Edition cover

  • ISBN10: 006051275X
  • ISBN13: 9780060512750
  • Paperback
  • 400 pages
  • Harper Perennial Modern Classics

The Dispossessed
by Ursula K. Le Guin

Reviewed by marisa

Rating: 5 out of 5

  • Posted 1 years ago
  • Viewed 264 times, 0 comments
  • Average user rating: (4.7/5)

Must freedom be purchased or is it inherent?

The Dispossessed is a sci-fi classic, winning Hugo and Nebula awards in the mid-seventies, and continually being reprinted in new editions with increasingly elucidating cover art. I won't go into a long description of why this book is so great--taut and clear writing style, strong characterization, lyrical passages describing complex inner monologues and difficult philosophical/political/physics concepts that seem to defy the passage of time--rather I will comment on the way the themes of this novel seem to stretch and grow in my brain.

LeGuin posits a sociopolitical dance between two opposing planets: wealthy, capitalist and glamorous Urras; and arid, anarchistic Annares. Shevek, a brilliant Annaresti physicist on the verge of uncovering a fundamental truth about time and space is consistenly quashed by his countrymen who, though attesting innate individual freedom, have become stuck in a passive-aggressive determination to retain the status quo. Frustrated by his inability to test and pursue his theory, he arranges to travel to Urras in the hopes of sharing his work with Urrasti physicists.

LeGuin explores gender roles (the oppressed vs. equality), division of labor, freedom as something earned or inherently owned, and of course, anarchism vs. centralized government while we follow Shevek through uncomfortable social situations and conversations thick with hidden meaning. The arid deserts of Annares contrast with the lush and bejeweled Urrasti lifestyles. People from Annares speak honestly; Urrastis deceive. The interrelationships of the characters expand in my mind like landscapes scrolling across the window of a train.

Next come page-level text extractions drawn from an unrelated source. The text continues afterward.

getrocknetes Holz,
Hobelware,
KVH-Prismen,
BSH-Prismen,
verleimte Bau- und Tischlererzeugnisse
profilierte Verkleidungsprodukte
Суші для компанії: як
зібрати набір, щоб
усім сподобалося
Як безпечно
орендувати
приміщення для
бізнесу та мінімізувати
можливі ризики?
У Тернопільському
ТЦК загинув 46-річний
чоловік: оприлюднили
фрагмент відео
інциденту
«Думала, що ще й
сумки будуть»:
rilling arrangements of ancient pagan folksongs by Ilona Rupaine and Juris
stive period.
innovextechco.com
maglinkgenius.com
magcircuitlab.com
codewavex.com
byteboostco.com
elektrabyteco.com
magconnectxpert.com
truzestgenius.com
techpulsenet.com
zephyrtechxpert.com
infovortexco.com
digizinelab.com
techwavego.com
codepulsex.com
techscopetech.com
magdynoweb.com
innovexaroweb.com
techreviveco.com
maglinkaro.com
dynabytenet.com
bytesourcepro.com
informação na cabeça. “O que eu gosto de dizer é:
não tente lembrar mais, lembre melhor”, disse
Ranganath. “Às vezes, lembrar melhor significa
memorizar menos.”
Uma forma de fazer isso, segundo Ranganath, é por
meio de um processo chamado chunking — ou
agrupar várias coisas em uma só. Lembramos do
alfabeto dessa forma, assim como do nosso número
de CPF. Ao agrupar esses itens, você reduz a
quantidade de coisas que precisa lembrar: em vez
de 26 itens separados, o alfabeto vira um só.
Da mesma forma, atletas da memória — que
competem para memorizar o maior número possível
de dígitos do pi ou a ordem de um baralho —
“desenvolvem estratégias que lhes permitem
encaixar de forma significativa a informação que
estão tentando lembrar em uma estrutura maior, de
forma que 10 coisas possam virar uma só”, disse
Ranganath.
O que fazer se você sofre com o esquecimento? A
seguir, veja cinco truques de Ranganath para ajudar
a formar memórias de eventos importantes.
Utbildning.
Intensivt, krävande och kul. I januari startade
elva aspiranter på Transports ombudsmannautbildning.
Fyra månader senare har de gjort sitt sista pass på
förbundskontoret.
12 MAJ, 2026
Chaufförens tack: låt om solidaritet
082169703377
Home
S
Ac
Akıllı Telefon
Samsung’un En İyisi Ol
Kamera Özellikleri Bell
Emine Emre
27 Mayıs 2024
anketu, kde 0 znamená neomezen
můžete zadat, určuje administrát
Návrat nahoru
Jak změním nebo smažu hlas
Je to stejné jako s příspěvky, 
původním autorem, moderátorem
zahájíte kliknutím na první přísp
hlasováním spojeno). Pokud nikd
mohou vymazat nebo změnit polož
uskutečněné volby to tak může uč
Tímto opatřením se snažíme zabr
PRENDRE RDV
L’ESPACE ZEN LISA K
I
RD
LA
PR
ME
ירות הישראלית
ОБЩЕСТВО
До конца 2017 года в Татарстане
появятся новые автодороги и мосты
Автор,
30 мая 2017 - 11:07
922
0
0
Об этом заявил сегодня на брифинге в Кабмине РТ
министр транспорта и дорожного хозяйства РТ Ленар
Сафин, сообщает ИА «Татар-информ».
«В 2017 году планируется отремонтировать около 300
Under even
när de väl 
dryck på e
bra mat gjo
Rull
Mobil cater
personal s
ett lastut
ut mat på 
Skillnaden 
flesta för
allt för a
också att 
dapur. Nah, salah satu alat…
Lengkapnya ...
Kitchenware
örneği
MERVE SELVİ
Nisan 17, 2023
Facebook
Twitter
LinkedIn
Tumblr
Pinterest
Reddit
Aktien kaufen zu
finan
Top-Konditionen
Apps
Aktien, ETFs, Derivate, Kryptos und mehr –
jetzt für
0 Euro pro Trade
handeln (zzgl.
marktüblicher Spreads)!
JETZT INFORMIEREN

I see me in and the people I know in both troubled civilizations: the aristocrats and the vegetable-growers, the trust fund babies and the self-made. LeGuin never preaches, and her writing doesn't suggest a personal bias. At the end, when I began to wonder more and more where our current civilization might fit in, LeGuin introduces an Earthly ambassador. I won't write more. Read the book and see if you agree with the human.